Она не узнала родного села. Новые дома, новые сады, новый клуб — все было до того новым, что она даже растерялась. Она поспешила в новый сельмаг, чтобы оценить мануфактурную конъюнктуру.
Действительность превзошла самые смелые Глашины ожидания. Полки были доверху набиты штапелем, майей, сатином, маркизетом и еще какими-то тканями с заумными названиями вроде: «маттгольдони», «лизетт», «твил».
Глаша купила по привычке (а вдруг после не будет) восемь метров маттгольдони и семь метров твила. С этой минуты она решила скоротать остаток своих дней в Тимофеевке.
Глаше не дали засидеться. Не прошло и недели, как она уже работала медицинской сестрой в новой сельской больнице.
Федор Акундин, отвергший в прошлом сердечные Глашины притязания, не сомневался в успехе предстоящих переговоров.

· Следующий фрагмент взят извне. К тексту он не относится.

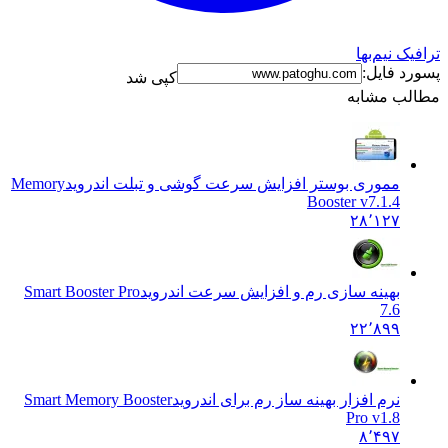
ک نیم‌بها
د فایل:
کپی شد
ب مشابه
مموری بوستر افزایش سرعت گوشی و تبلت اندروید
Memory
Booster v7.1.4
۲۸٬۱۲۷
بهینه سازی رم و افزایش سرعت اندروید
Smart Booster Pro
7.6
۲۲٬۸۹۹
نرم افزار بهینه ساز رم برای اندروید
Smart Memory Booster
Pro v1.8
۸٬۴۹۷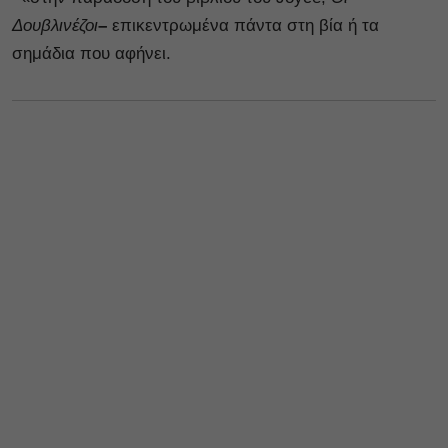
Δουβλινέζοι
–
επικεντρωμένα πάντα στη βία ή τα
σημάδια που αφήνει.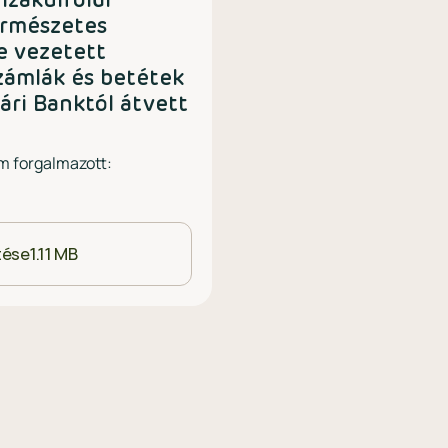
izakülföldi
ermészetes
e vezetett
zámlák és betétek
gári Banktól átvett
m forgalmazott:
ltése
1.11 MB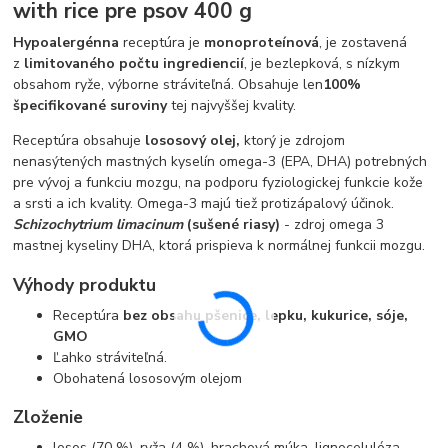
with rice pre psov 400 g
Hypoalergénna
receptúra ​​je
monoproteínová
, je zostavená
z
limitovaného
počtu ingrediencií
, je bezlepková, s nízkym
obsahom ryže, výborne stráviteľná. Obsahuje len
100%
špecifikované suroviny
tej najvyššej kvality.
Receptúra ​​obsahuje
lososový
olej,
ktorý je zdrojom
nenasýtených mastných kyselín omega-3 (EPA, DHA) potrebných
pre vývoj a funkciu mozgu, na podporu fyziologickej funkcie kože
a srsti a ich kvality. Omega-3 majú tiež protizápalový účinok.
Schizochytrium limacinum
(sušené riasy)
- zdroj omega 3
mastnej kyseliny DHA, ktorá prispieva k normálnej funkcii mozgu.
Výhody produktu
Receptúra
bez obsahu pšenice, lepku, kukurice, sóje,
GMO
Ľahko stráviteľná.
Obohatená lososovým olejom
Zloženie
losos (70 %), ryža (4 %), hrachová múka, lignocelulóza,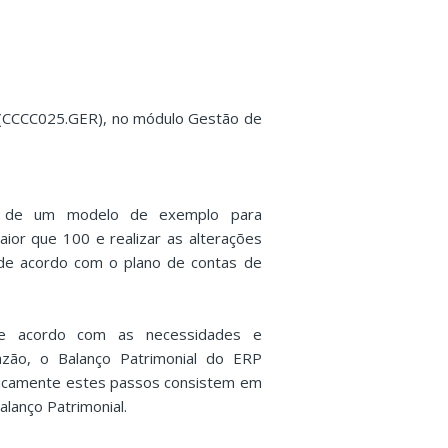
l (CCCC025.GER), no módulo Gestão de
ta de um modelo de exemplo para
ior que 100 e realizar as alterações
 de acordo com o plano de contas de
de acordo com as necessidades e
razão, o Balanço Patrimonial do ERP
asicamente estes passos consistem em
alanço Patrimonial.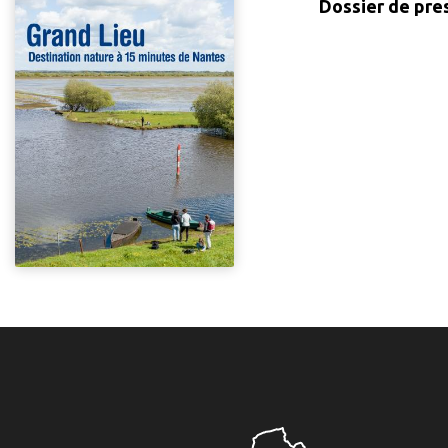
Dossier de pr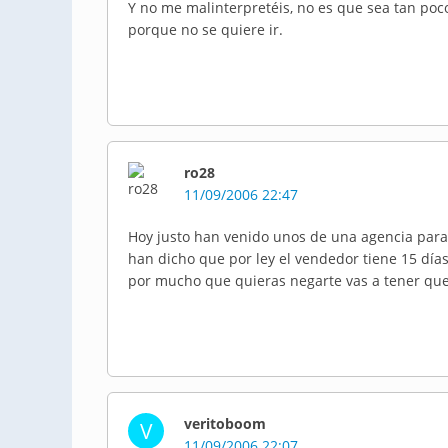
Y no me malinterpretéis, no es que sea tan poco
porque no se quiere ir.
ro28
11/09/2006 22:47
Hoy justo han venido unos de una agencia para v
han dicho que por ley el vendedor tiene 15 días
por mucho que quieras negarte vas a tener que
veritoboom
V
11/09/2006 22:07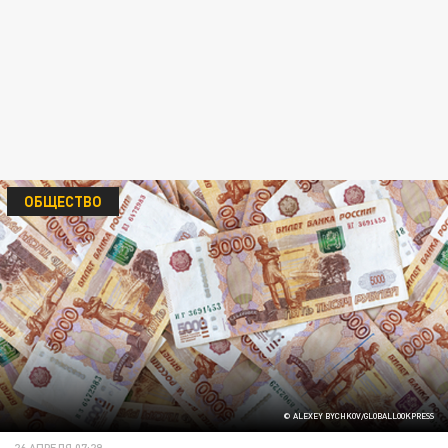
ОБЩЕСТВО
© ALEXEY BYCHKOV/GLOBALLOOKPRESS
26 АПРЕЛЯ 07:29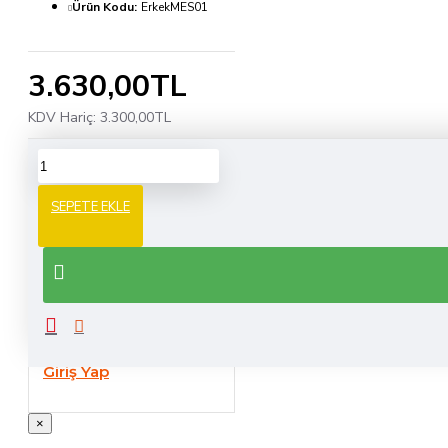
Ürün Kodu:
ErkekMES01
3.630,00TL
KDV Hariç:
3.300,00TL
SORU / CEVAP
SEPETE EKLE
SORU SOR
Lütfen cevap
göndermek için
Giriş Yap
×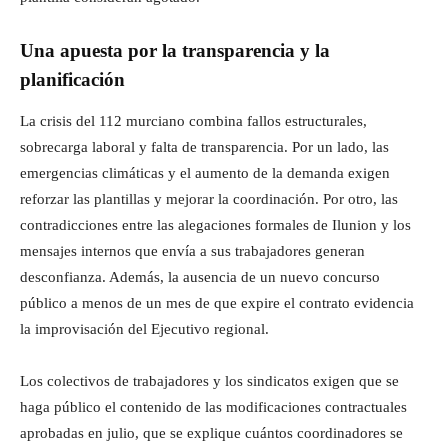
Una apuesta por la transparencia y la
planificación
La crisis del 112 murciano combina fallos estructurales,
sobrecarga laboral y falta de transparencia. Por un lado, las
emergencias climáticas y el aumento de la demanda exigen
reforzar las plantillas y mejorar la coordinación. Por otro, las
contradicciones entre las alegaciones formales de Ilunion y los
mensajes internos que envía a sus trabajadores generan
desconfianza. Además, la ausencia de un nuevo concurso
público a menos de un mes de que expire el contrato evidencia
la improvisación del Ejecutivo regional.
Los colectivos de trabajadores y los sindicatos exigen que se
haga público el contenido de las modificaciones contractuales
aprobadas en julio, que se explique cuántos coordinadores se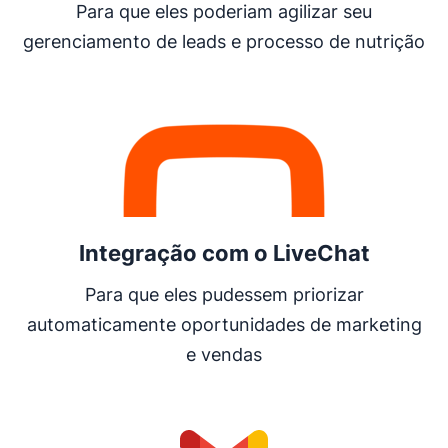
Para que eles poderiam agilizar seu
gerenciamento de leads e processo de nutrição
Abre em uma nova janela
Integração com o LiveChat
Para que eles pudessem priorizar
automaticamente oportunidades de marketing
e vendas
Abre em uma nova janela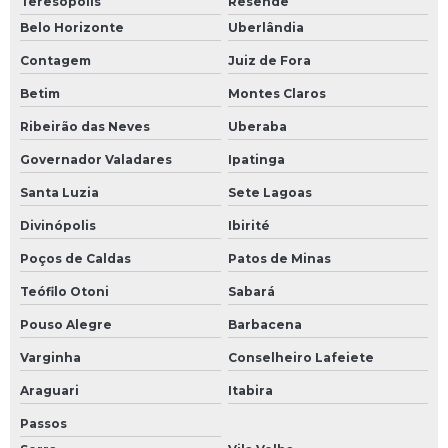
Teresópolis
Resende
Belo Horizonte
Uberlândia
Contagem
Juiz de Fora
Betim
Montes Claros
Ribeirão das Neves
Uberaba
Governador Valadares
Ipatinga
Santa Luzia
Sete Lagoas
Divinópolis
Ibirité
Poços de Caldas
Patos de Minas
Teófilo Otoni
Sabará
Pouso Alegre
Barbacena
Varginha
Conselheiro Lafeiete
Araguari
Itabira
Passos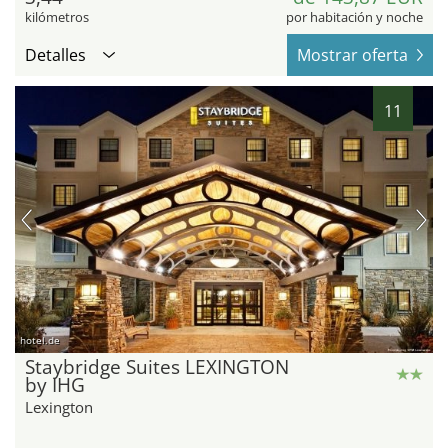
kilómetros
por habitación y noche
Detalles
Mostrar oferta
11
hotel.de
Staybridge Suites LEXINGTON
by IHG
Lexington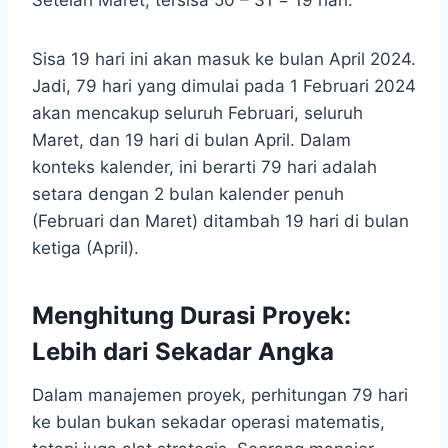
Setelah Maret, tersisa 50 – 31 = 19 hari.
Sisa 19 hari ini akan masuk ke bulan April 2024.
Jadi, 79 hari yang dimulai pada 1 Februari 2024
akan mencakup seluruh Februari, seluruh
Maret, dan 19 hari di bulan April. Dalam
konteks kalender, ini berarti 79 hari adalah
setara dengan 2 bulan kalender penuh
(Februari dan Maret) ditambah 19 hari di bulan
ketiga (April).
Menghitung Durasi Proyek:
Lebih dari Sekadar Angka
Dalam manajemen proyek, perhitungan 79 hari
ke bulan bukan sekadar operasi matematis,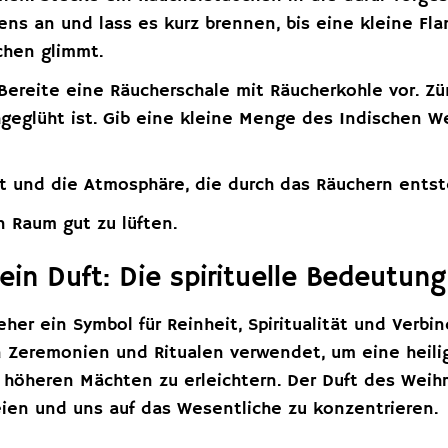
ns an und lass es kurz brennen, bis eine kleine Fl
chen glimmt.
 Bereite eine Räucherschale mit Räucherkohle vor. Z
hgeglüht ist. Gib eine kleine Menge des Indischen W
t und die Atmosphäre, die durch das Räuchern entst
n Raum gut zu lüften.
 ein Duft: Die spirituelle Bedeutun
jeher ein Symbol für Reinheit, Spiritualität und Verbi
sen Zeremonien und Ritualen verwendet, um eine heil
höheren Mächten zu erleichtern. Der Duft des Weihr
eien und uns auf das Wesentliche zu konzentrieren.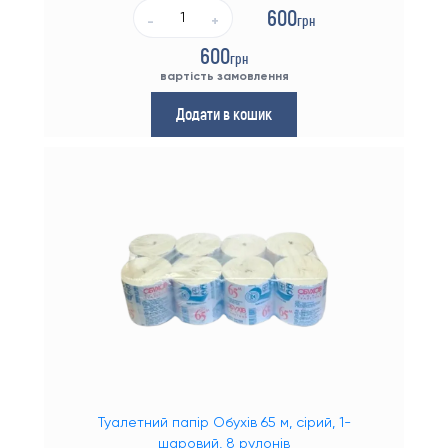
600
грн
-
+
600
грн
вартість замовлення
Додати в кошик
Туалетний папір Обухів 65 м, сірий, 1-
шаровий, 8 рулонів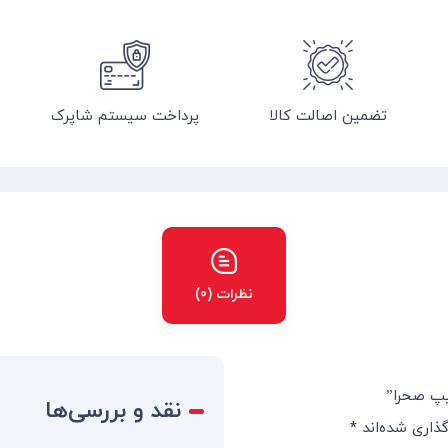
تضمین اصالت کالا
پرداخت سیستم شاپرک
نظرات (0)
یپ صحرا”
نقد و بررسی‌ها
ذاری شده‌اند
*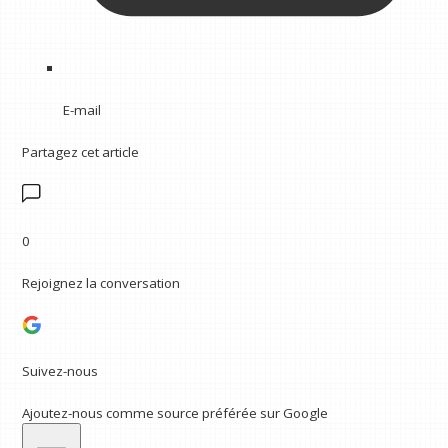
E-mail
Partagez cet article
0
Rejoignez la conversation
Suivez-nous
Ajoutez-nous comme source préférée sur Google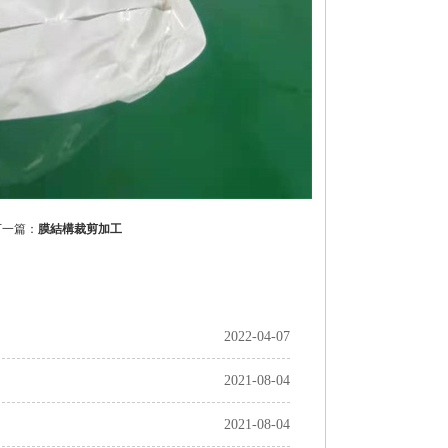
一篇：
膜結構裁剪加工
2022-04-07
2021-08-04
2021-08-04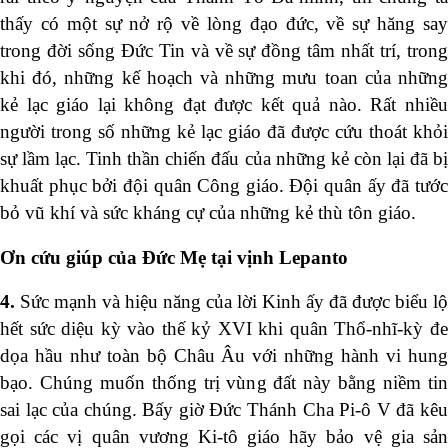
thấy có một sự nở rộ về lòng đạo đức, về sự hăng say
trong đời sống Đức Tin và về sự đồng tâm nhất trí, trong
khi đó, những kế hoạch và những mưu toan của những
kẻ lạc giáo lại không đạt được kết quả nào. Rất nhiều
người trong số những kẻ lạc giáo đã được cứu thoát khỏi
sự lầm lạc. Tinh thần chiến đấu của những kẻ còn lại đã bị
khuất phục bởi đội quân Công giáo. Đội quân ấy đã tước
bỏ vũ khí và sức kháng cự của những kẻ thù tôn giáo.
Ơn cứu giúp của Đức Mẹ tại vịnh Lepanto
4.
Sức mạnh và hiệu năng của lời Kinh ấy đã được biểu lộ
hết sức diệu kỳ vào thế kỷ XVI khi quân Thổ-nhĩ-kỳ đe
dọa hầu như toàn bộ Châu Âu với những hành vi hung
bạo. Chúng muốn thống trị vùng đất này bằng niềm tin
sai lạc của chúng. Bấy giờ Đức Thánh Cha Pi-ô V đã kêu
gọi các vị quân vương Ki-tô giáo hãy bảo vệ gia sản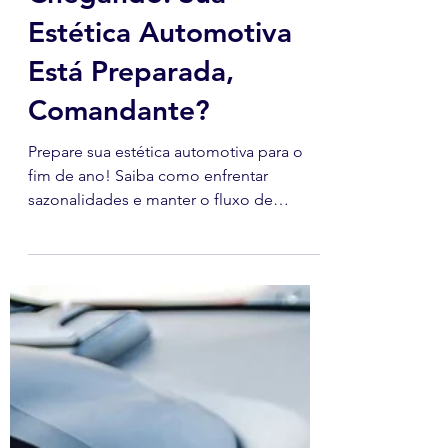
Fim de Ano
Chegando: Sua
Estética Automotiva
Está Preparada,
Comandante?
Prepare sua estética automotiva para o
fim de ano! Saiba como enfrentar
sazonalidades e manter o fluxo de
clientes com estratégias eficazes.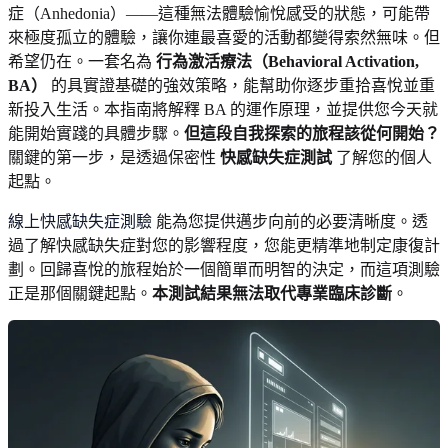
症（Anhedonia）——這種無法體驗愉悅感受的狀態，可能帶
來極度孤立的體驗，讓你連最喜愛的活動都變得索然無味。但
希望仍在。一套名為
行為激活療法（Behavioral Activation,
BA）
的具實證基礎的強效策略，能幫助你逐步重拾喜悅並重
新投入生活。本指南將解釋 BA 的運作原理，並提供您今天就
能開始實踐的具體步驟。
但這段自我探索的旅程該從何開始？
關鍵的第一步，是透過保密性
快感缺失症測試
了解您的個人
起點。
線上快感缺失症測驗
能為您提供邁步向前的必要清晰度。透
過了解快感缺失症對您的影響程度，您能更精準地制定康復計
劃。回歸喜悅的旅程始於一個簡單而明智的決定，而這項測驗
正是那個關鍵起點。
本測試結果無法取代專業臨床診斷
。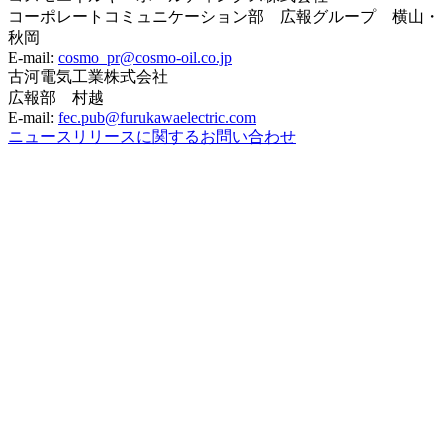
コーポレートコミュニケーション部 広報グループ 横山・
秋岡
E-mail:
cosmo_pr@cosmo-oil.co.jp
古河電気工業株式会社
広報部 村越
E-mail:
fec.pub@furukawaelectric.com
ニュースリリースに関するお問い合わせ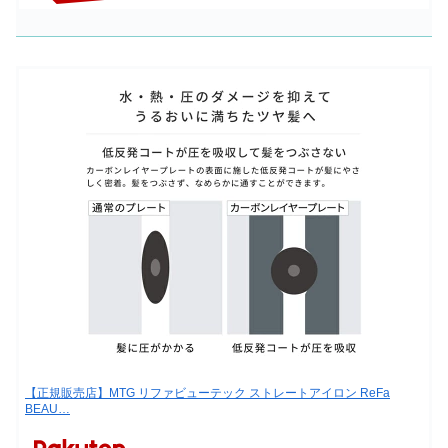
【正規販売店】MTG リファビューテック ストレートアイロン ReFa
BEAU…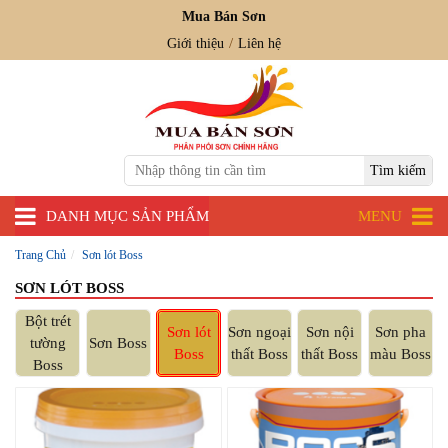
Mua Bán Sơn
Giới thiệu
Liên hệ
DANH MỤC SẢN PHẨM
MENU
Trang Chủ
Sơn lót Boss
SƠN LÓT BOSS
Bột trét
Sơn lót
Sơn ngoại
Sơn nội
Sơn pha
tường
Sơn Boss
Boss
thất Boss
thất Boss
màu Boss
Boss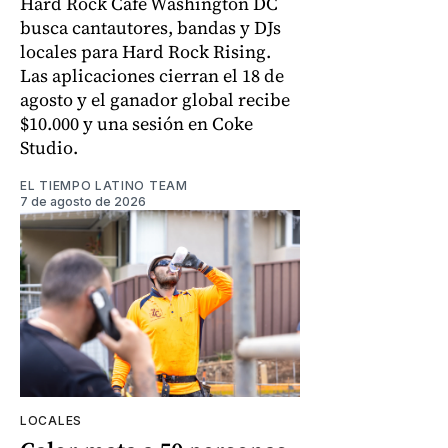
Hard Rock Cafe Washington DC
busca cantautores, bandas y DJs
locales para Hard Rock Rising.
Las aplicaciones cierran el 18 de
agosto y el ganador global recibe
$10.000 y una sesión en Coke
Studio.
EL TIEMPO LATINO TEAM
7 de agosto de 2026
LOCALES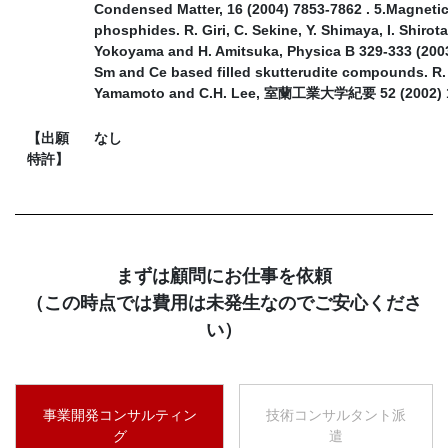
Condensed Matter, 16 (2004) 7853-7862 . 5.Magnetic 
phosphides. R. Giri, C. Sekine, Y. Shimaya, I. Shirota
Yokoyama and H. Amitsuka, Physica B 329-333 (2003)
Sm and Ce based filled skutterudite compounds. R. Gi
Yamamoto and C.H. Lee, 室蘭工業大学紀要 52 (2002) 13
【出願
なし
特許】
まずは顧問にお仕事を依頼
（この時点では費用は未発生なのでご安心くださ
い）
事業開発コンサルティン
技術コンサルタント派
グ
遣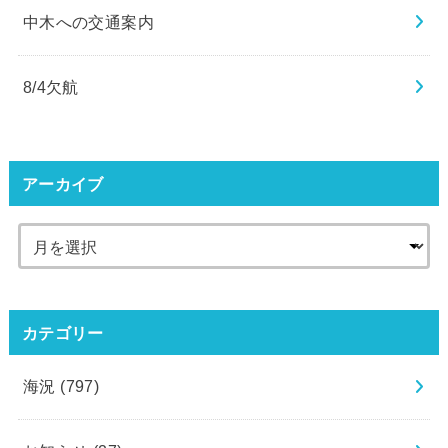
中木への交通案内
8/4欠航
アーカイブ
カテゴリー
海況
(797)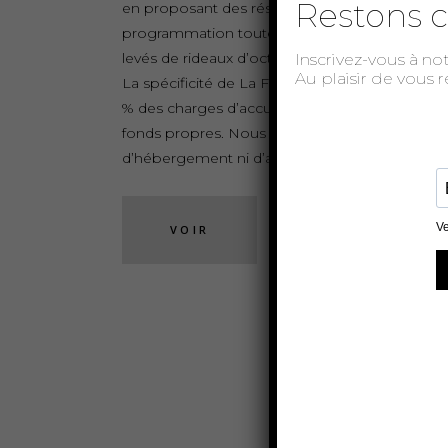
Restons c
en proposant des résidences et une
programmation toute l’année avec plus de 40
levés de rideaux d’octobre à mai.
Inscrivez-vous à no
Au plaisir de vous 
La spécificité de La Factory est qu’elle finance
% des charges d’accueil en résidence sur ses
fonds propres. Nous ne proposons pas
d’hébergement ni d’apport financier.
VOIR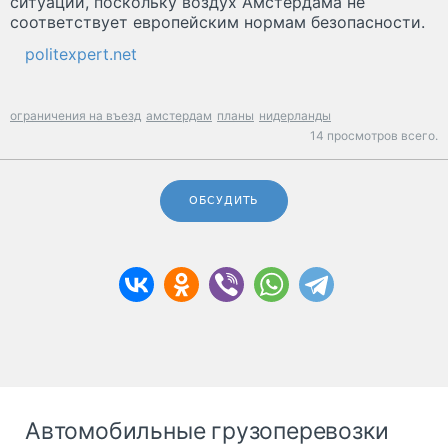
ситуации, поскольку воздух Амстердама не
соответствует европейским нормам безопасности.
politexpert.net
ограничения на въезд
амстердам
планы
нидерланды
14 просмотров всего.
ОБСУДИТЬ
Автомобильные грузоперевозки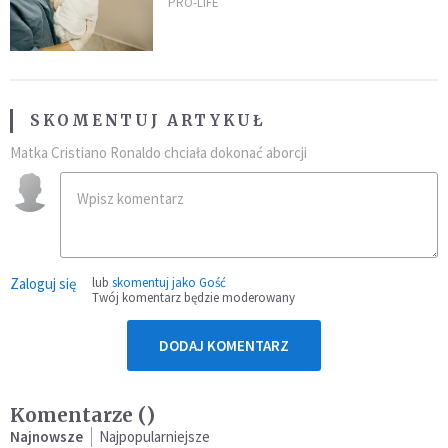
przeprowadzając ryzykowną
PRO-LIFE
operację przed jego przyjściem
na świat
SKOMENTUJ ARTYKUŁ
Matka Cristiano Ronaldo chciała dokonać aborcji
Zaloguj się
lub
skomentuj jako Gość
Twój komentarz będzie moderowany
DODAJ KOMENTARZ
Komentarze (
)
Najnowsze
Najpopularniejsze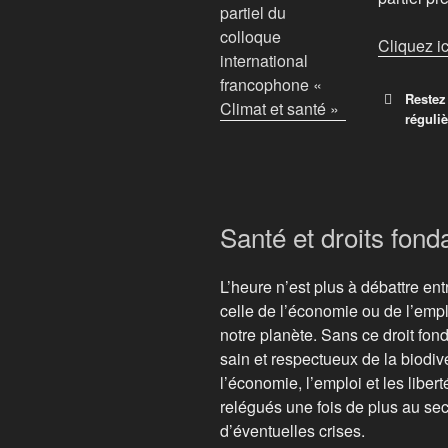
Cliquez ic
Restez
réguli
Prén
Santé et droits fon
Courr
L’heure n’est plus à débattre en
celle de l’économie ou de l’empl
notre planète. Sans ce droit fo
sain et respectueux de la biodive
l’économie, l’emploi et les libe
relégués une fois de plus au se
J'
d’éventuelles crises.
condi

И впрямь, при виде Феди сердце Глаши дало несколько перебоев, как солдат, сбившийся с ноги, и потом еще долго трепыхалось и подскакивало, пока не обрело надлежащего ритма. Правда, в этом матером, кудлато-плешивом мужике с трудом проглядывался прежний веселый гибкий, словно ивовая лоза, Федя. Все же это не помешало Глаше с благосклонностью отнестись к брачным устремлениям Акундина.
В конце этой памятной встречи, после того, как были обсуждены жилищно-бытовые вопросы, а также проблемы воспитания хряка и транспортировки барды, после того, как Федя дал ложную клятву выпивать только по большим советским и церковным праздникам, Глаша спросила:
— А где ты, Федя, работаешь?
— Нигде.
— Это как понимать?
— Кормлюсь чем бог послал.
— Спекулируешь?
— Бывает.
— И манафактурой спекулируешь?
Глаша люто ненавидела спекулянтов мануфактурой.
— Случается, и манафактурой.
— Как же тебе не совестно людям в глаза глядеть?
— А мне бара-бир!
— Смотри, Федя, посадят тебя.
— Теперь много не дают. Как-нибудь перебьешься. Будешь передачи носить, — отшутился Федя.
— Не буду я носить.
— Это почему же?
— Не пойду я за спекулянта, — вздохнула Глаша, прощаясь со своей девичьей мечтой.
— Не подходим для вас, значит. Городские мы. Образованные. Босоножки одела и воображаешь. Тьфу!
Федя смачно сплюнул.
— На жену плюйся, а я тебе еще не жена, — сурово сказала Глаша.